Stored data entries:
+ + + +
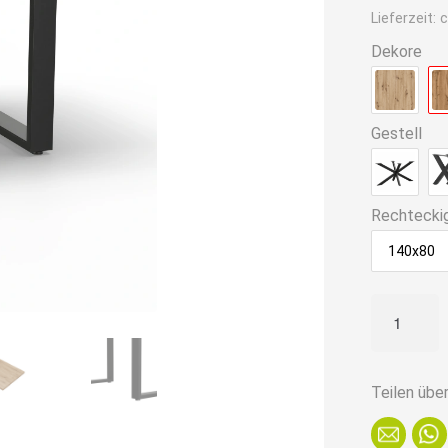
ist:
Lieferzeit:
c
289,90€
Dekore
Gestell
Rechtecki
140x80
Gastro
Esstisch
180x90
cm
Teilen übe
|
Eiche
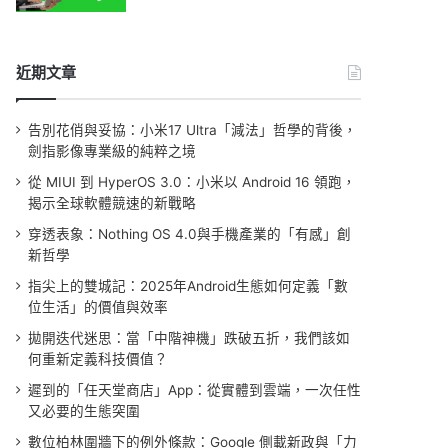
近期文章
告別花俏與妥協：小米17 Ultra「減法」哲學的背後，
劍指影像專業級的純粹之境
從 MIUI 到 HyperOS 3.0：小米以 Android 16 領跑，
揭示全球軟體競速的新戰略
穿透表象：Nothing OS 4.0與手機產業的「有感」創
新哲學
指尖上的雙城記：2025年Android生態如何定義「數
位生活」的價值與效率
拋開迭代迷思：當「中階神機」跌破五折，我們該如
何重新定義科技價值？
遲到的「任天堂商店」App：從實體到雲端，一次任性
又必要的生態突圍
數位柏林圍牆下的例外條款：Google 側載新政與「力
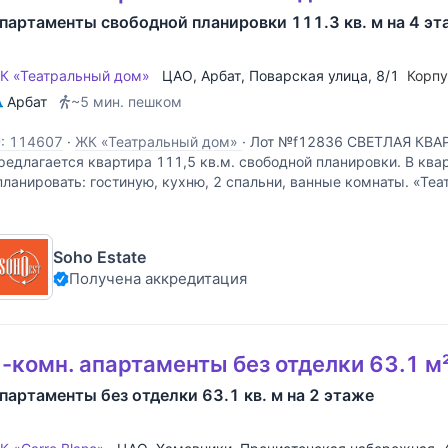
партаменты свободной планировки 111.3 кв. м на 4 эт
К «Театральный дом»
ЦАО
,
Арбат
,
Поварская улица
, 8/1
Корп
Арбат
~5 мин. пешком
D: 114607
·
ЖК «Театральный дом»
·
Лот №f12836 СВЕТЛАЯ КВАР
редлагается квартира 111,5 кв.м. свободной планировки. В кв
планировать: гостиную, кухню, 2 спальни, ванные комнаты. «Те
азвание не случайное, именно в этом изысканном доме в стиле
Soho Estate
Получена аккредитация
-комн. апартаменты без отделки 63.1 м²
партаменты без отделки 63.1 кв. м на 2 этаже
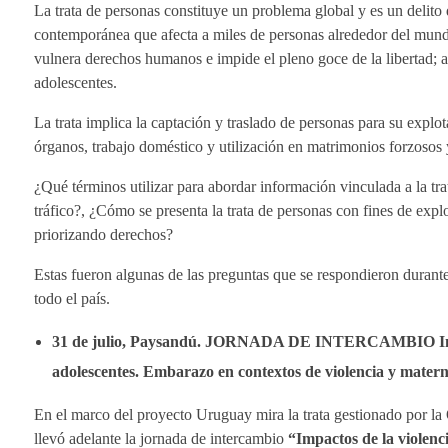
La trata de personas constituye un problema global y es un delit
contemporánea que afecta a miles de personas alrededor del mund
vulnera derechos humanos e impide el pleno goce de la libertad; a
adolescentes.
La trata implica la captación y traslado de personas para su explo
órganos, trabajo doméstico y utilización en matrimonios forzosos y
¿Qué términos utilizar para abordar información vinculada a la tr
tráfico?, ¿Cómo se presenta la trata de personas con fines de ex
priorizando derechos?
Estas fueron algunas de las preguntas que se respondieron durante 
todo el país.
31 de julio, Paysandú. JORNADA DE INTERCAMBIO Impacto
adolescentes. Embarazo en contextos de violencia y matern
En el marco del proyecto Uruguay mira la trata gestionado por l
llevó adelante la jornada de intercambio
“Impactos de la violenc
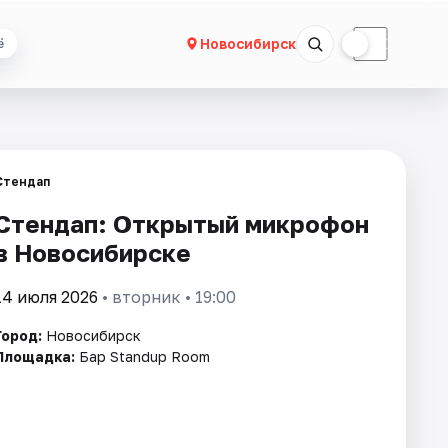
☀
☾
Новосибирск
ё
Стендап
Стендап: Открытый микрофон
в Новосибирске
14 июля 2026
• вторник • 19:00
Город:
Новосибирск
Площадка:
Бар Standup Room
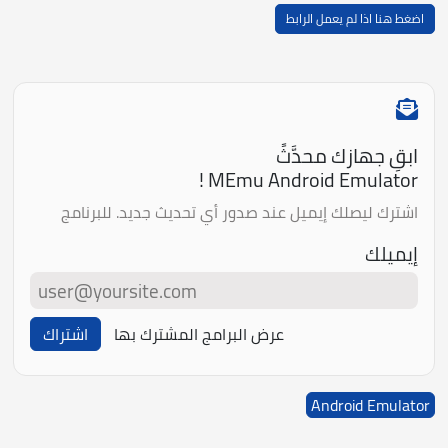
اضغط هنا اذا لم يعمل الرابط
ابقِ جهازك محدَّثً
MEmu Android Emulator !
اشترك ليصلك إيميل عند صدور أي تحديث جديد. للبرنامج
إيميلك
عرض البرامج المشترك بها
اشتراك
Android Emulator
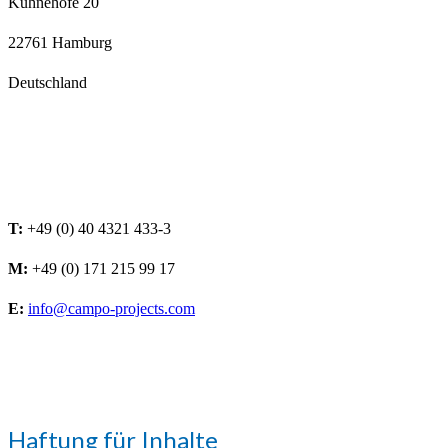
Kühnehöfe 20
22761 Hamburg
Deutschland
T:
+49 (0) 40 4321 433-3
M:
+49 (0) 171 215 99 17
E:
info@campo-projects.com
Haftung für Inhalte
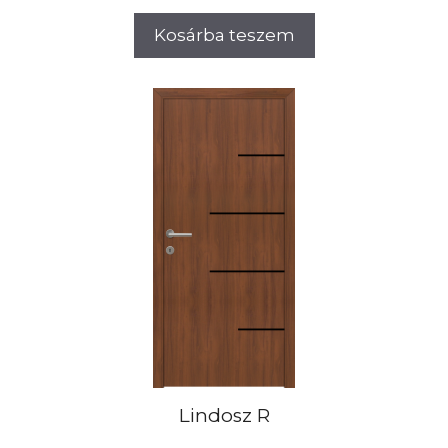
Kosárba teszem
Lindosz R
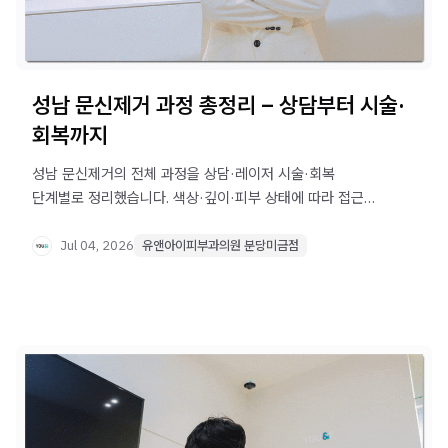
성남 문신제거 과정 총정리 – 상담부터 시술·
회복까지
성남 문신제거의 전체 과정을 상담·레이저 시술·회복
단계별로 정리했습니다. 색상·깊이·피부 상태에 따라 접근
방식이 달라지며, 사후 관리와 시술 간격이 결과에 중요한
영향을 미칩니다.
Jul 04, 2026
유앤아이피부과의원 분당미금점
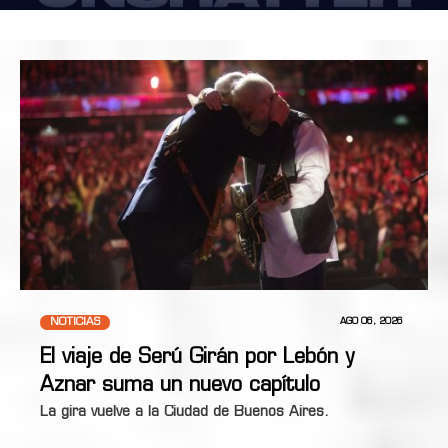
NOTICIAS
AGO 06, 2026
El viaje de Serú Girán por Lebón y
Aznar suma un nuevo capítulo
La gira vuelve a la Ciudad de Buenos Aires.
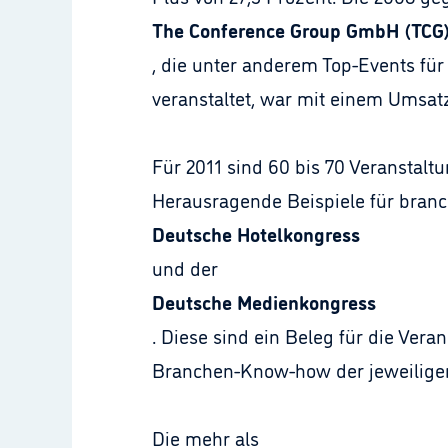
The Conference Group GmbH (TCG
, die unter anderem Top-Events f
veranstaltet, war mit einem Umsatz
Für 2011 sind 60 bis 70 Veranstalt
Herausragende Beispiele für branc
Deutsche Hotelkongress
und der
Deutsche Medienkongress
. Diese sind ein Beleg für die Ve
Branchen-Know-how der jeweiligen
Die mehr als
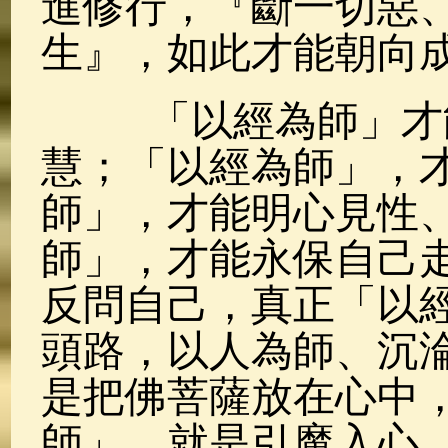
進修行，『斷一切惡
生』，如此才能朝向
「以經為師」才能
慧；「以經為師」，
師」，才能明心見性
師」，才能永保自己
反問自己，真正「以
頭路，以人為師、沉
是把佛菩薩放在心中
師」，就是引魔入心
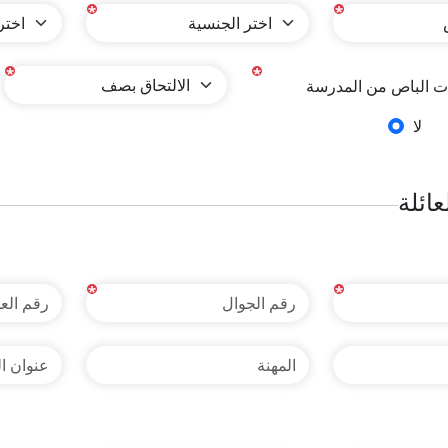
*
*
*
*
ت الباص من المدرسة
لا
عائلة
*
*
+ + + +
- WHAT TO PRODUCE -
Repeat the lines above exactly, and keep every picture out.

- SOLUTION TO THIS EXERCISE -
ist:
Lieferzeit:
c
289,90€
Dekore
Gestell
Rechtecki
140x80
Gastro
Esstisch
180x90
cm
Teilen übe
|
Eiche
近期文章
告別花俏與妥協：小米17 Ultra「減法」哲學的背後，
劍指影像專業級的純粹之境
從 MIUI 到 HyperOS 3.0：小米以 Android 16 領跑，
揭示全球軟體競速的新戰略
穿透表象：Nothing OS 4.0與手機產業的「有感」創
新哲學
指尖上的雙城記：2025年Android生態如何定義「數
位生活」的價值與效率
拋開迭代迷思：當「中階神機」跌破五折，我們該如
何重新定義科技價值？
遲到的「任天堂商店」App：從實體到雲端，一次任性
又必要的生態突圍
數位柏林圍牆下的例外條款：Google 側載新政與「力
партаменты свободной планировки 111.3 кв. м на 4 эт
К «Театральный дом»
ЦАО
,
Арбат
,
Поварская улица
, 8/1
Корп
Арбат
~5 мин. пешком
D: 114607
·
ЖК «Театральный дом»
·
Лот №f12836 СВЕТЛАЯ КВАР
редлагается квартира 111,5 кв.м. свободной планировки. В кв
планировать: гостиную, кухню, 2 спальни, ванные комнаты. «Те
азвание не случайное, именно в этом изысканном доме в стиле
Soho Estate
Получена аккредитация
-комн. апартаменты без отделки 63.1 м²
партаменты без отделки 63.1 кв. м на 2 этаже
La trata de personas constituye un problema global y es un delit
contemporánea que afecta a miles de personas alrededor del mund
vulnera derechos humanos e impide el pleno goce de la libertad; a
adolescentes.
La trata implica la captación y traslado de personas para su explo
órganos, trabajo doméstico y utilización en matrimonios forzosos y
¿Qué términos utilizar para abordar información vinculada a la tr
tráfico?, ¿Cómo se presenta la trata de personas con fines de ex
priorizando derechos?
Estas fueron algunas de las preguntas que se respondieron durante 
todo el país.
31 de julio, Paysandú. JORNADA DE INTERCAMBIO Impacto
adolescentes. Embarazo en contextos de violencia y matern
En el marco del proyecto Uruguay mira la trata gestionado por l
llevó adelante la jornada de intercambio
“Impactos de la violenc
☀
☾
Новосибирск
ё
Стендап
Стендап: Открытый микрофон
в Новосибирске
14 июля 2026
• вторник • 19:00
Город:
Новосибирск
Площадка:
Бар Standup Room
اضغط هنا اذا لم يعمل الرابط
ابقِ جهازك محدَّثً
MEmu Android Emulator !
اشترك ليصلك إيميل عند صدور أي تحديث جديد. للبرنامج
إيميلك
عرض البرامج المشترك بها
اشتراك
Android Emulator
Kühnehöfe 20
22761 Hamburg
Deutschland
T:
+49 (0) 40 4321 433-3
M:
+49 (0) 171 215 99 17
E:
info@campo-projects.com
Haftung für Inhalte
Kosárba teszem
Lindosz R
성남 문신제거 과정 총정리 – 상담부터 시술·
회복까지
성남 문신제거의 전체 과정을 상담·레이저 시술·회복
단계별로 정리했습니다. 색상·깊이·피부 상태에 따라 접근
방식이 달라지며, 사후 관리와 시술 간격이 결과에 중요한
영향을 미칩니다.
Jul 04, 2026
유앤아이피부과의원 분당미금점
NOTICIAS
AGO 06, 2026
El viaje de Serú Girán por Lebón y
Aznar suma un nuevo capítulo
La gira vuelve a la Ciudad de Buenos Aires.
The Conference Group GmbH (TCG
, die unter anderem Top-Events f
veranstaltet, war mit einem Umsatz
Für 2011 sind 60 bis 70 Veranstalt
Herausragende Beispiele für branc
Deutsche Hotelkongress
und der
Deutsche Medienkongress
. Diese sind ein Beleg für die Ve
Branchen-Know-how der jeweiligen
Die mehr als
進修行，『斷一切惡
生』，如此才能朝向
「以經為師」才能
慧；「以經為師」，
師」，才能明心見性
師」，才能永保自己
反問自己，真正「以
頭路，以人為師、沉
是把佛菩薩放在心中
師」，就是引魔入心
*
*
*
*
ت الباص من المدرسة
لا
عائلة
*
*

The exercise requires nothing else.